Steve McQueen’s direction, though not particularly daring, lends itself to a film that captures the irresolvable dissonance that plagued the whole slavery episode, the constant struggle between the inherent inhumanity of the subject, and the drive of the slaves to find meaning in their lives
McQueen is clear, concise and for the most part unforgiving, not wasting time on any unnecessary shot — admirable considering the film’s 134-minute runtime — and placing appropriate weight on slavery’s many horrors.

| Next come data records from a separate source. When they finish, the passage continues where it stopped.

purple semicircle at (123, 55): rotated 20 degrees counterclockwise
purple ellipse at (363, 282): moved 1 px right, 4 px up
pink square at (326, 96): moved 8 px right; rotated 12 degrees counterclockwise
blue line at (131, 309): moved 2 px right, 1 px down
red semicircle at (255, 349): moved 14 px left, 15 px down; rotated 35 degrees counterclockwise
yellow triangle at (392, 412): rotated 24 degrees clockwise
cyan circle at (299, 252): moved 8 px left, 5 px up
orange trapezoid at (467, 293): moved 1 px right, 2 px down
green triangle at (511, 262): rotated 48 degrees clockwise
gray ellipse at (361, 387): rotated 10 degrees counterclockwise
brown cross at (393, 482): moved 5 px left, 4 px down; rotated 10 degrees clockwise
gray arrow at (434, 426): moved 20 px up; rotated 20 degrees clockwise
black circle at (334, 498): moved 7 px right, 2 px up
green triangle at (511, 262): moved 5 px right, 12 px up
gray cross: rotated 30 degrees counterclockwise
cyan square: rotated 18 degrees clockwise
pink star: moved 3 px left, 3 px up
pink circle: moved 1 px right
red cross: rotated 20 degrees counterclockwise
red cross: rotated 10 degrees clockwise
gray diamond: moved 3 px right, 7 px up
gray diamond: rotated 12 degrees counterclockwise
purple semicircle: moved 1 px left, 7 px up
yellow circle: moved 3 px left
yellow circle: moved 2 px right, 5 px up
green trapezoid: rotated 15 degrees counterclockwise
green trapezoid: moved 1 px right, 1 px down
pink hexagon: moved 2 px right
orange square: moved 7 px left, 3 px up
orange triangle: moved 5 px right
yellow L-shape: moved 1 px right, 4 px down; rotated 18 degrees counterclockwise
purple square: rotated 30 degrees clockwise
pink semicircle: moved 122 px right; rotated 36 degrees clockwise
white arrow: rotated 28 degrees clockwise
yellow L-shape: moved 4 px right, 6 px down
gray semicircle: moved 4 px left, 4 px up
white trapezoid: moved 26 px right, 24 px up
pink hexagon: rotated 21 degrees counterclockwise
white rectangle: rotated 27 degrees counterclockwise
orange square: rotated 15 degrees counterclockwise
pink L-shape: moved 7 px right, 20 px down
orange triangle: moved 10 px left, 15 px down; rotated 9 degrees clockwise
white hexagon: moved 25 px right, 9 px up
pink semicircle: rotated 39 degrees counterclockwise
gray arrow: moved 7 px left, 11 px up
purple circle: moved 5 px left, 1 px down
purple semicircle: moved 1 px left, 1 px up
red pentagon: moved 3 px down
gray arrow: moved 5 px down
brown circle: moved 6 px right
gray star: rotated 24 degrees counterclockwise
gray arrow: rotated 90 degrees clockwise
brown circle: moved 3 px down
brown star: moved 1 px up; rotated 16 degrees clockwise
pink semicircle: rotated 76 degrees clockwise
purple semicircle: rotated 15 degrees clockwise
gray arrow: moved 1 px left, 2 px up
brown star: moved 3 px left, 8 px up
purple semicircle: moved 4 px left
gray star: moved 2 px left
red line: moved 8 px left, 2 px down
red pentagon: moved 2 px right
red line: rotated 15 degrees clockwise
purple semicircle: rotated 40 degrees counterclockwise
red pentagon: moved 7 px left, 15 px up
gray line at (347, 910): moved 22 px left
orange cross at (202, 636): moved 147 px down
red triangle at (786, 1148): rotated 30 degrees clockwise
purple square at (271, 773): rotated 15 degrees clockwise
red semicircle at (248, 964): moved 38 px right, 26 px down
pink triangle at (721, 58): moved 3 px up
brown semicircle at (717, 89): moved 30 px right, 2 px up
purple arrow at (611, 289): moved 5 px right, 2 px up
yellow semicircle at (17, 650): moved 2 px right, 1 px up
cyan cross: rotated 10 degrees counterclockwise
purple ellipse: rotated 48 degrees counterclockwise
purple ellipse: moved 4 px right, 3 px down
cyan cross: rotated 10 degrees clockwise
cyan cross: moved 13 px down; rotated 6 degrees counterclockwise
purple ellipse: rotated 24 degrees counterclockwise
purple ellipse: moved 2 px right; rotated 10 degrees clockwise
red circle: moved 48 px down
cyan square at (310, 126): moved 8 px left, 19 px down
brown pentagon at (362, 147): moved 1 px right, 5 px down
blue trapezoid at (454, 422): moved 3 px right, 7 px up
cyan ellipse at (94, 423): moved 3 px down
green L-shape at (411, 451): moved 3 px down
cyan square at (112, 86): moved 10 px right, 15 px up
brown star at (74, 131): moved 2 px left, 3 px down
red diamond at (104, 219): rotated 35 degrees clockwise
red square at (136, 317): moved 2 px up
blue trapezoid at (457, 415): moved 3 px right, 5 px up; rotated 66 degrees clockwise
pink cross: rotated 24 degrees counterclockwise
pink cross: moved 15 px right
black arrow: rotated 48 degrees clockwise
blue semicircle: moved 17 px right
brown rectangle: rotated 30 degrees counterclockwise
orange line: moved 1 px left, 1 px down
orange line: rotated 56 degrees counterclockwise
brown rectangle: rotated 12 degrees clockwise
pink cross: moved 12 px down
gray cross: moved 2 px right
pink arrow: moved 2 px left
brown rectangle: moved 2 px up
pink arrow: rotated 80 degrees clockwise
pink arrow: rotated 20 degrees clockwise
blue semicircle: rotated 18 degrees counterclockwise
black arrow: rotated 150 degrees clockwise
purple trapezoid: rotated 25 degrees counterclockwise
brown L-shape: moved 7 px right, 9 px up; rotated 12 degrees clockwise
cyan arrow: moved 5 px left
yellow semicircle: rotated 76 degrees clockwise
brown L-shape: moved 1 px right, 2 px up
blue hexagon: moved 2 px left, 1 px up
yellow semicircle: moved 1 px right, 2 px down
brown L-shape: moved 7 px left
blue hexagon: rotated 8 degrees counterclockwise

Of particular interest is McQueen’s use of long, drawn-out shots, which introduce a sort of deadpan irony to the film’s many horrors. In one of these scenes, Northup is about to be hanged on an old plantation tree by some angry white men. The three pull one side of the rope and on the other Northup is hoisted by the neck in the air. The men are stopped by a white man of higher authority, and Northup hangs there for what must have been at least a minute, toes barely touching the ground, almost still as he attempts to let himself down. Other slaves move across the shot behind him, going about business as usual.
Does “12 Years A Slave” deserve to win “Best Picture” at The Oscars? No. It is a truly moving picture, with dreadfully convincing acting, efficient directing and a tear-jerking ending for the books, but the film’s appeal is ephemeral. In many ways the film would have been more permanently moving had our protagonist died at the whipping post and some valiant assertion of his or someone else’s humanity.
As it is, however, Solomon Northup survives after 12 years — not a spoiler, indicated by the title — and, like him, the viewer is returned to the comfort of the civilized world. This ending is, I think, a disrespect to those — the majority — who never were returned to their families, who died like animals, uncared for and overwhelmed with pain, without purpose or home, sad and alone. May they rest in peace. But this is also a disservice to an audience, who is now deprived of thought. The audience is not forced to think further about the horrors of the Antebellum South. The filmmakers allow them to view, then move on, which is, I think, this film’s biggest failing.